Why are companies leaving Connecticut for high-tax cities? Many think the answer can be traced to the preferences of millennials.

“The trend of millennials — as well as certain retirees — has been to go toward urban areas,” said David Lehman, the recently confirmed state commissioner of economic and community development. “This trend toward urbanization has been happening for the last 15 to 20 years, and I expect it to continue.”

Whereas young people used to move back to the Connecticut suburbs from cities like New York in their 20s, millennials are staying single longer and postponing heading back to smaller cities and towns — if they move back at all, according to Mark Abraham ’04, the executive director of the New Haven-based data analysis nonprofit DataHaven.

As a result, companies are flocking in large numbers to where they can find the most millennial talent.

University of Connecticut political science professor Ronald Schurin said that addressing “deep structural problems” like demographic shifts and debt issues is no easy feat.


The growing gap between rich and poor is also visible in the state’s geography. According to a 2015 DataHaven report, the percentage of Connecticut residents who live in neighborhoods of concentrated wealth or poverty has grown by 30 percent since 1980. Meanwhile, the percentage of Connecticut residents living in middle-income neighborhoods has shrunk by seven percent.

The fastest rate of growth was among residents who are poor and live in an area of concentrated poverty — a phenomenon that DataHaven terms “double jeopardy” due to the difficulty of overcoming poverty under these circumstances.

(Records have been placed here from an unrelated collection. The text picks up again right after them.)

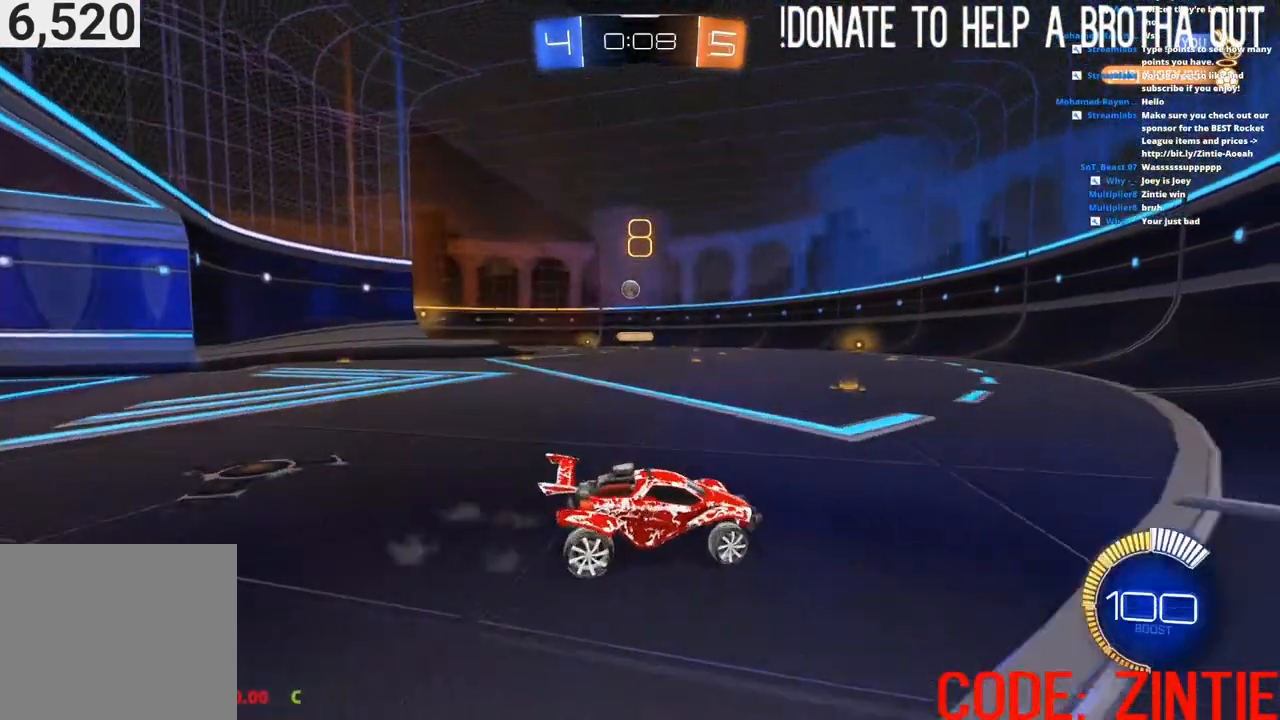
{"buttons": ["R2"], "left_stick": "left", "right_stick": "center", "events": [[17, "L1", "up"], [350, "R2", "down"]]}
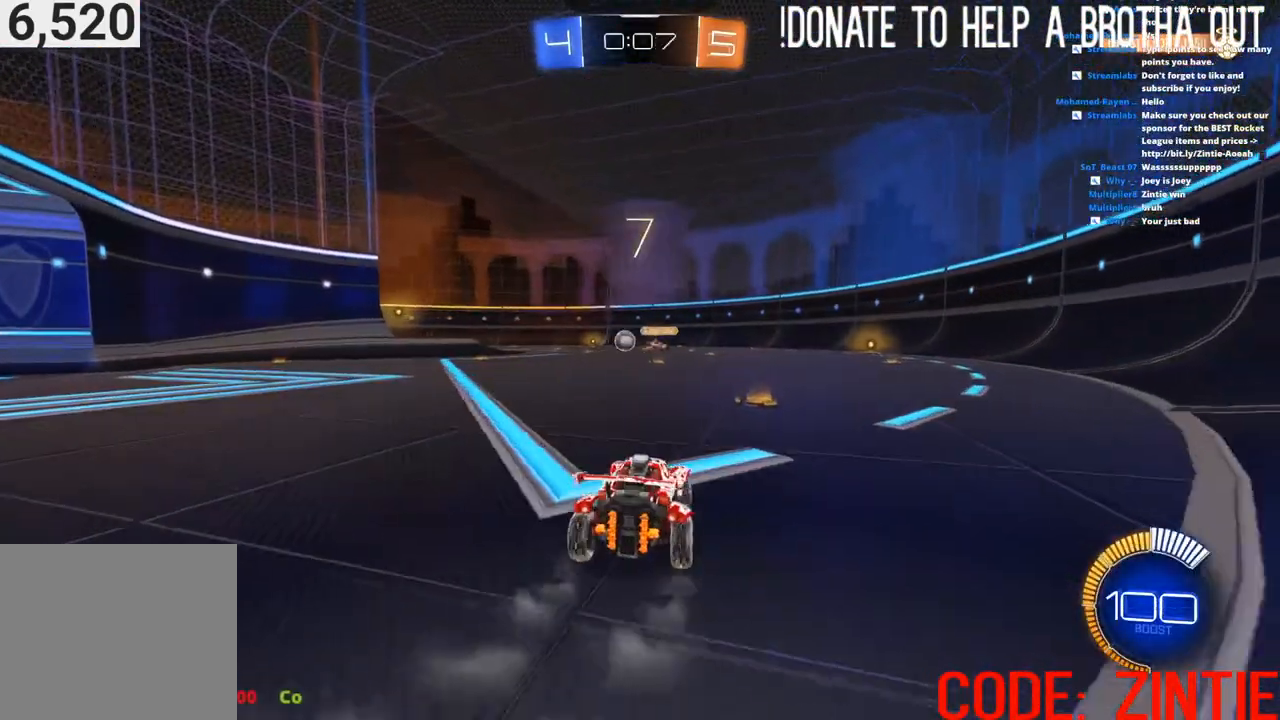
{"buttons": ["CIRCLE", "R2"], "left_stick": "left", "right_stick": "center", "events": [[50, "CIRCLE", "down"]]}
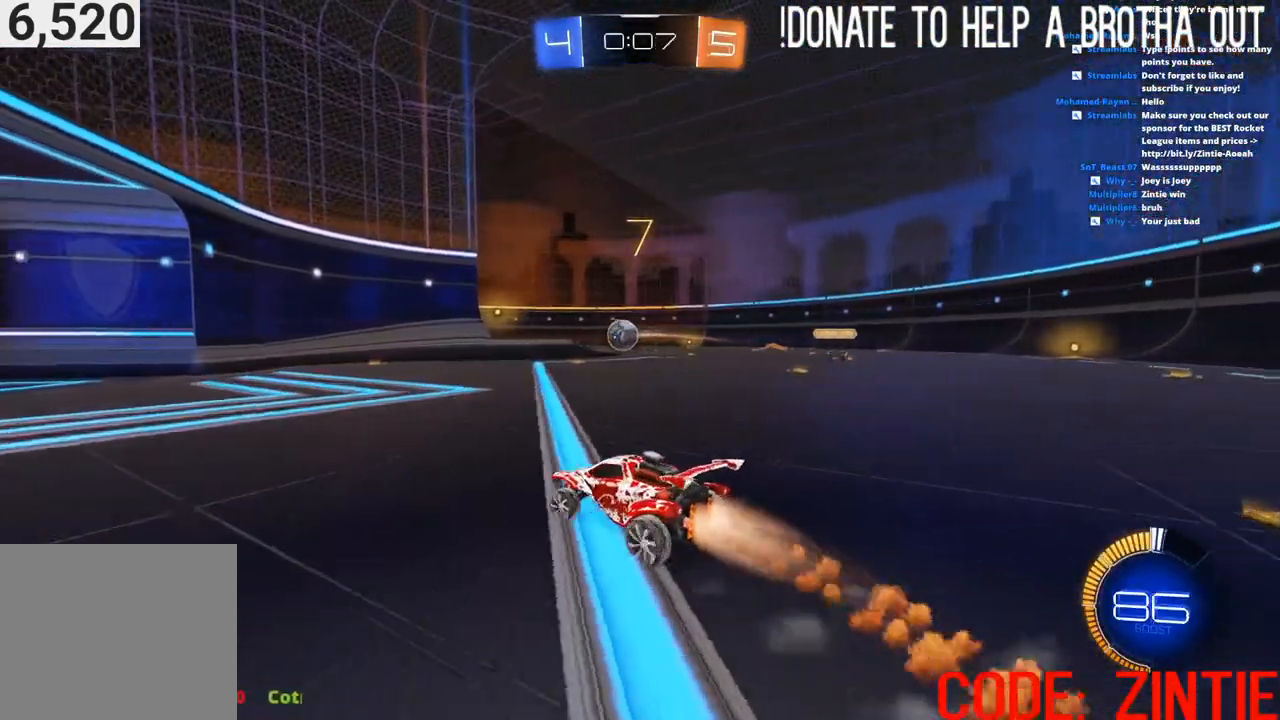
{"buttons": ["CIRCLE", "L1", "R2", "L3"], "left_stick": "down", "right_stick": "center", "events": [[33, "left_stick", "center"], [100, "left_stick", "left"], [133, "CIRCLE", "up"], [200, "CROSS", "down"], [217, "L1", "down"], [217, "left_stick", "up"], [250, "CROSS", "up"], [300, "CROSS", "down"], [333, "left_stick", "right"], [383, "left_stick", "down"], [400, "CIRCLE", "down"], [400, "L3", "down"], [417, "CROSS", "up"]]}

This group — which comprises people below the federal poverty line — grew 66 percent since 1980 to four percent of all Connecticut residents, which came about largely due to an influx of Hispanic immigrants to the Nutmeg State.

The gap between rich and poor in the state also intersects significantly with race. As the result of a long history of redlining — or refusing housing loans in predominantly black neighborhoods — and other racist housing practices in the 20th century, Connecticut cities still see extreme levels of housing segregation, according to 2018 DataHaven report.

The segregation between white and black neighborhood in the Milford-New Haven metro area was rated very high in 2015, while segregation between Hispanic and white neighborhoods was ranked in the worst 10 percent in the country.


Although the office also projected a deficit of $1.5 billion for the following fiscal year, Lamont has vowed to close the gap with his proposed budget. And in spite of concerning statistics regarding employment and population trends, Connecticut residents still have reason for hope in the current economy.

“When people say the economy is performing poorly, mainly they’re talking about job [growth] and productivity. Those indicators are the ones that don’t look good,” Abraham said. “If you look at average wages, how much people earn relative to the cost of living and all of that, Connecticut is up there as one of the strongest economies.”